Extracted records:
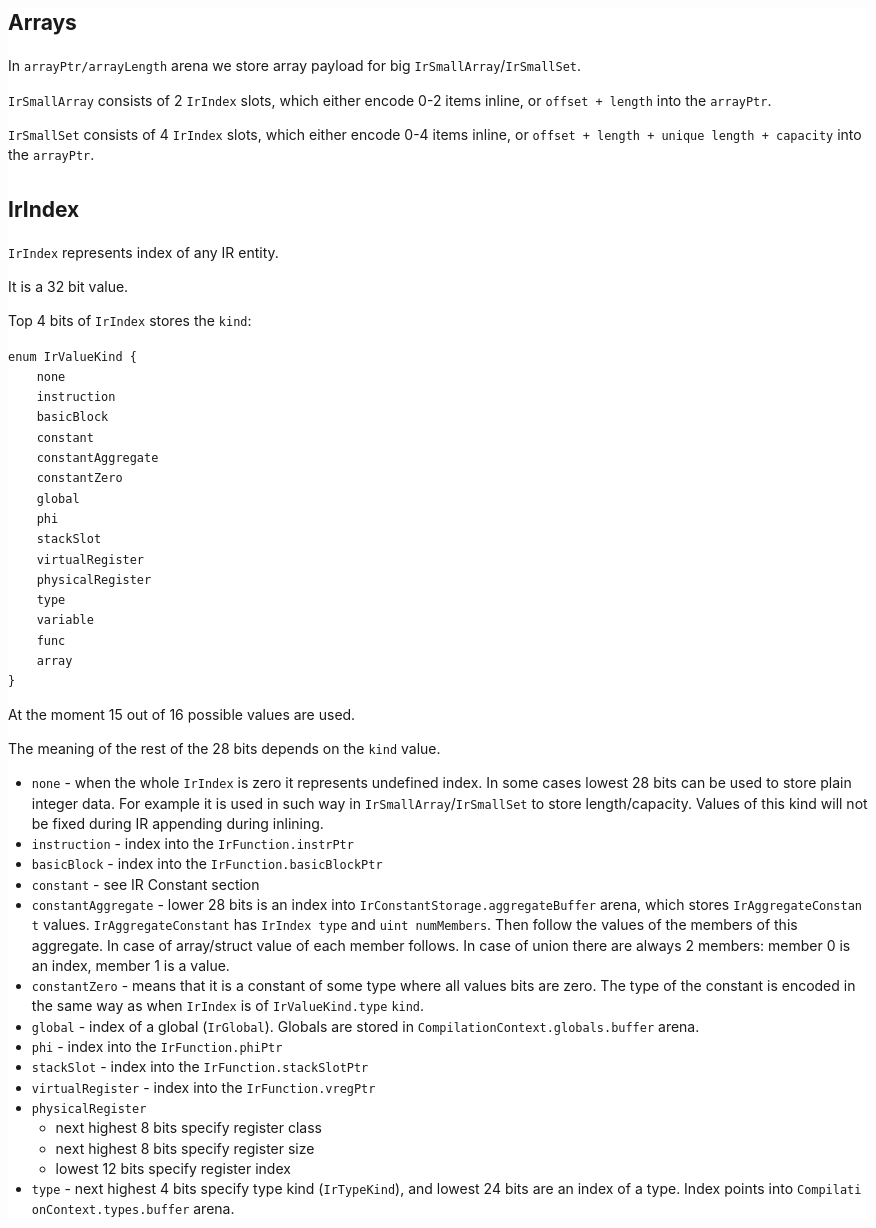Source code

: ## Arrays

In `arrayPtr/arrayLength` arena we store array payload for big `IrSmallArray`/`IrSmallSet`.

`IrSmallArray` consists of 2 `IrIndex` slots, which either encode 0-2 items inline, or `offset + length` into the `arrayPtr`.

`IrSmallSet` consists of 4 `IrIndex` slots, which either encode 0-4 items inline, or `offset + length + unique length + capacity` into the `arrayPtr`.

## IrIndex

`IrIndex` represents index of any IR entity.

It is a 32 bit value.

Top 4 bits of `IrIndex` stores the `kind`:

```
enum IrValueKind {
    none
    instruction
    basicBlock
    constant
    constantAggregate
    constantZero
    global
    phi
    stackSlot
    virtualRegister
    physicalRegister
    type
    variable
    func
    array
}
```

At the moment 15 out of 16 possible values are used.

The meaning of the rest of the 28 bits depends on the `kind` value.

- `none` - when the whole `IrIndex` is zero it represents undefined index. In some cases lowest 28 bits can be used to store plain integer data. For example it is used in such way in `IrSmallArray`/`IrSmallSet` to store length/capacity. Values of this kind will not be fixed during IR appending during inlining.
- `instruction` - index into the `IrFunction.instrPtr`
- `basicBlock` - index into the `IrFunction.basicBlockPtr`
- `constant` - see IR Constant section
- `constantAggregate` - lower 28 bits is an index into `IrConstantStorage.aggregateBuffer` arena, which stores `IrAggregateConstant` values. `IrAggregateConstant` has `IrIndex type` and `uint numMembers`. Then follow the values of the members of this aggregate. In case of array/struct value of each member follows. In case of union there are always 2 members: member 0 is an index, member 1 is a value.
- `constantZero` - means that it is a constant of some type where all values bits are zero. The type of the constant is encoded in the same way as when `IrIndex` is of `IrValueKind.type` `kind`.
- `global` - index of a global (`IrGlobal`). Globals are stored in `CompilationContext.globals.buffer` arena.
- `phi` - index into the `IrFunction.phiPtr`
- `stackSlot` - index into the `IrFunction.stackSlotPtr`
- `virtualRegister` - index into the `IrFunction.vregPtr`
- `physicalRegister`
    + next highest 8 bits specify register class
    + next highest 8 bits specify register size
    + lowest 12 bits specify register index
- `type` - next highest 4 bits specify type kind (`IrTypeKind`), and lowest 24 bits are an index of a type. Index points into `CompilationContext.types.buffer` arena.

---

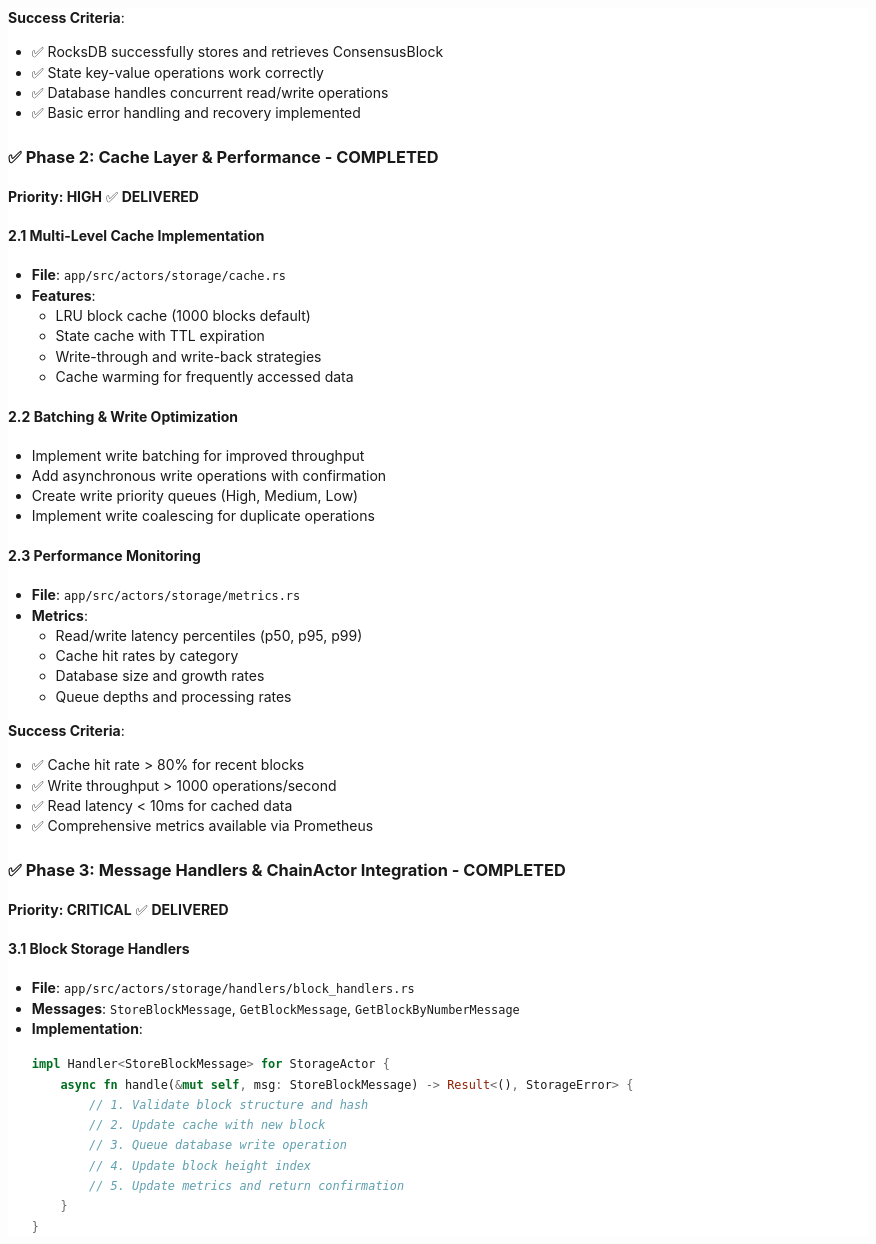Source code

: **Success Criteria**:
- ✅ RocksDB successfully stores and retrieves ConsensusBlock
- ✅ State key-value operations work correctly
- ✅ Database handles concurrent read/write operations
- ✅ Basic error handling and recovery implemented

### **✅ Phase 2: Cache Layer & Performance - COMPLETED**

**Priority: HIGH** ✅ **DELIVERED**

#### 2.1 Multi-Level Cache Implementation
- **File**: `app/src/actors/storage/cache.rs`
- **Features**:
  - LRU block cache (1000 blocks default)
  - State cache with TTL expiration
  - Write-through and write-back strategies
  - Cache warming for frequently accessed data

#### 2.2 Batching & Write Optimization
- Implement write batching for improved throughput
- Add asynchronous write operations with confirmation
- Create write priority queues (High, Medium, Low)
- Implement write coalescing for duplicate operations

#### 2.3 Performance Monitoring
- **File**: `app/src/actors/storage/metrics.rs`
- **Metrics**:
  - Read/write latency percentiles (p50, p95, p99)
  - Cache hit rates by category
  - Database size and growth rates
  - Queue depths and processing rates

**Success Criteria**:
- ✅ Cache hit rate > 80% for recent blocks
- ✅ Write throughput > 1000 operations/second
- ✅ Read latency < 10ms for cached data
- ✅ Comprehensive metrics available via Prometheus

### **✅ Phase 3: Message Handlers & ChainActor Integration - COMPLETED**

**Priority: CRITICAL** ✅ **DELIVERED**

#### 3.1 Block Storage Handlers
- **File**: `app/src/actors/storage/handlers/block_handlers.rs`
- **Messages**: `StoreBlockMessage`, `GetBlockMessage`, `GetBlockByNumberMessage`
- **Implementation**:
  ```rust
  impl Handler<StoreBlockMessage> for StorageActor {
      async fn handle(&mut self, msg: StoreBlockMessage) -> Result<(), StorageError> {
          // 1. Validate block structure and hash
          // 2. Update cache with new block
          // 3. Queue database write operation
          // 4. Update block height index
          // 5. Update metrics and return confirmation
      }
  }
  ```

...

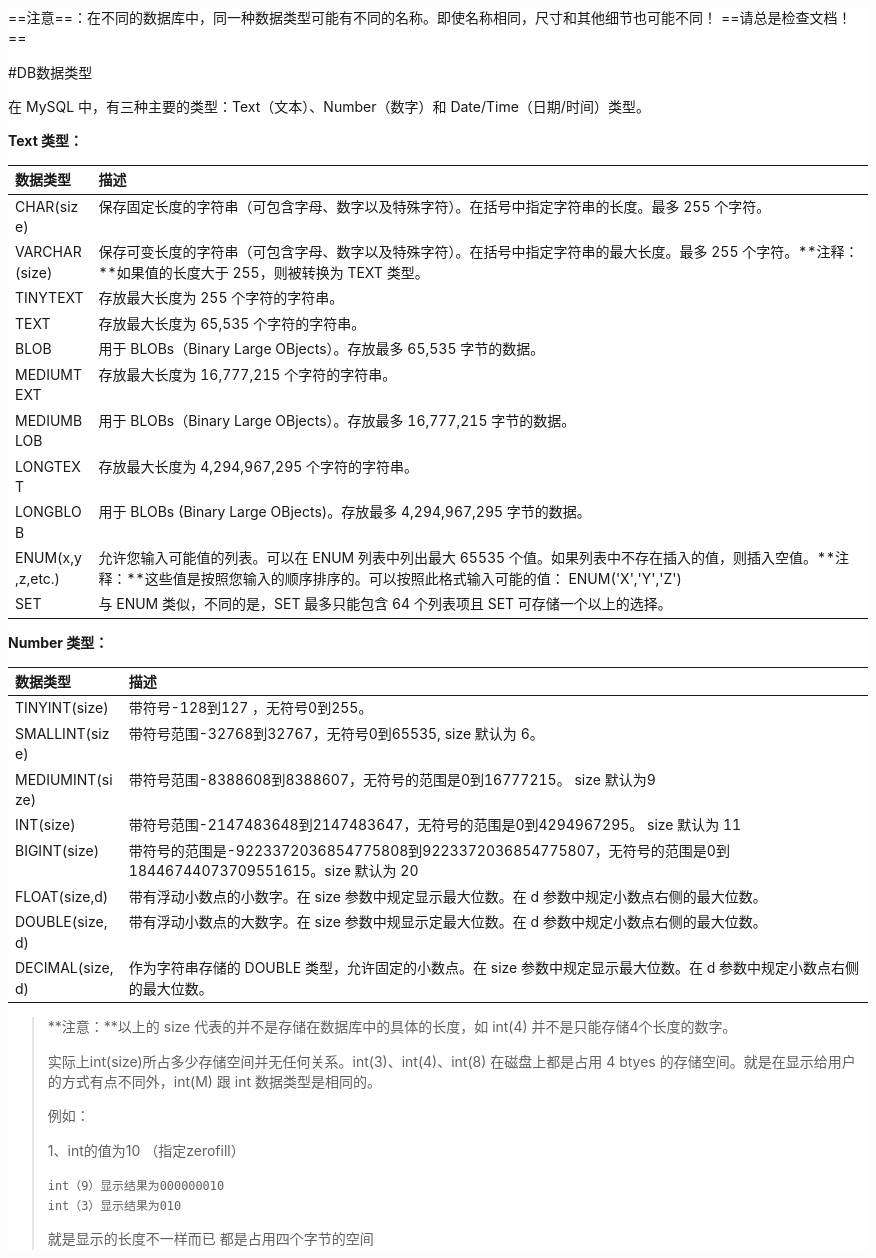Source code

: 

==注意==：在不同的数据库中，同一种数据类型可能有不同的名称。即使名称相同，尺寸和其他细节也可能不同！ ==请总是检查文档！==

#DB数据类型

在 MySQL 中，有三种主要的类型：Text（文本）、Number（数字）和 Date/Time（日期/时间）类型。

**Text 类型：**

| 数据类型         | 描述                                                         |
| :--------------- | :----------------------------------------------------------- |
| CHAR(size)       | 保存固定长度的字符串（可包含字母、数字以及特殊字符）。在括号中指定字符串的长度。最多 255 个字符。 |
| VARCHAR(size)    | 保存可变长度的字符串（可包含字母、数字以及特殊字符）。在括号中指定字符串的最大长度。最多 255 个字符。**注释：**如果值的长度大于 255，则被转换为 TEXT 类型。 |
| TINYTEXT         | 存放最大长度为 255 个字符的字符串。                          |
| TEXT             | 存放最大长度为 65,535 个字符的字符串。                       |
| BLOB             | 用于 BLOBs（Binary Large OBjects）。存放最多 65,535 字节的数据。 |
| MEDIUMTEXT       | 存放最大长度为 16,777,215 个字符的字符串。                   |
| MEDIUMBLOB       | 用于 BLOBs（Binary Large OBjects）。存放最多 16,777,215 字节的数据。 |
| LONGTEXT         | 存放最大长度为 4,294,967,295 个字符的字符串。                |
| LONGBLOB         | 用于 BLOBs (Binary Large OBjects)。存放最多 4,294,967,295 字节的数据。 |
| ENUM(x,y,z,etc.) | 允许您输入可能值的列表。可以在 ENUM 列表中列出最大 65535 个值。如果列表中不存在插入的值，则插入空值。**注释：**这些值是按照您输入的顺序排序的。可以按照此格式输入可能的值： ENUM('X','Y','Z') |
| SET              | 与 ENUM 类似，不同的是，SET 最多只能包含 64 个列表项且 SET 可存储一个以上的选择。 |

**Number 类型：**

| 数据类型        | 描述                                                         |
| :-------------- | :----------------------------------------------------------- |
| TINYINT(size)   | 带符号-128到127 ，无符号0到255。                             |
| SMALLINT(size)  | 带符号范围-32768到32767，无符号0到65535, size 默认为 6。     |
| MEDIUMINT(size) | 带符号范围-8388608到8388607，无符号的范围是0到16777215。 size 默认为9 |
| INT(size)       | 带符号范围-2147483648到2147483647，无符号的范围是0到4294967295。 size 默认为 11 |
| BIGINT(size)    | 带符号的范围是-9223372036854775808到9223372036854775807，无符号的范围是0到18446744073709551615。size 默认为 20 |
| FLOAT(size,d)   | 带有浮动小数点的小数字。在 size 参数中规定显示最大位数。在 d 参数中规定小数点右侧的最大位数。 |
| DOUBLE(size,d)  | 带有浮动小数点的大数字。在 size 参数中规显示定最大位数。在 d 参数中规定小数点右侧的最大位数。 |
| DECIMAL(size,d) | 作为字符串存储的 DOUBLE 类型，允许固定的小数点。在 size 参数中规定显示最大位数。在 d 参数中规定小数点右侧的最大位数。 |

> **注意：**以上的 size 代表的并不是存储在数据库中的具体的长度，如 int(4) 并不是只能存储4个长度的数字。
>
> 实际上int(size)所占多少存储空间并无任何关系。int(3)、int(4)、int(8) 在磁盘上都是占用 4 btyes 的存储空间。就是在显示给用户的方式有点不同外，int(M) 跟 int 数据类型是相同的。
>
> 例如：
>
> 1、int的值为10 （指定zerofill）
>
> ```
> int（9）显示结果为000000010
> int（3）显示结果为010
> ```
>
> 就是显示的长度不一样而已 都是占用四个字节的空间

Exercise: Lines holding the word "DOUBLE" in the entries above are the ones to pull out. Copy them all.

Result of this exercise:
| DOUBLE(size,d)  | 带有浮动小数点的大数字。在 size 参数中规显示定最大位数。在 d 参数中规定小数点右侧的最大位数。 |
| DECIMAL(size,d) | 作为字符串存储的 DOUBLE 类型，允许固定的小数点。在 size 参数中规定显示最大位数。在 d 参数中规定小数点右侧的最大位数。 |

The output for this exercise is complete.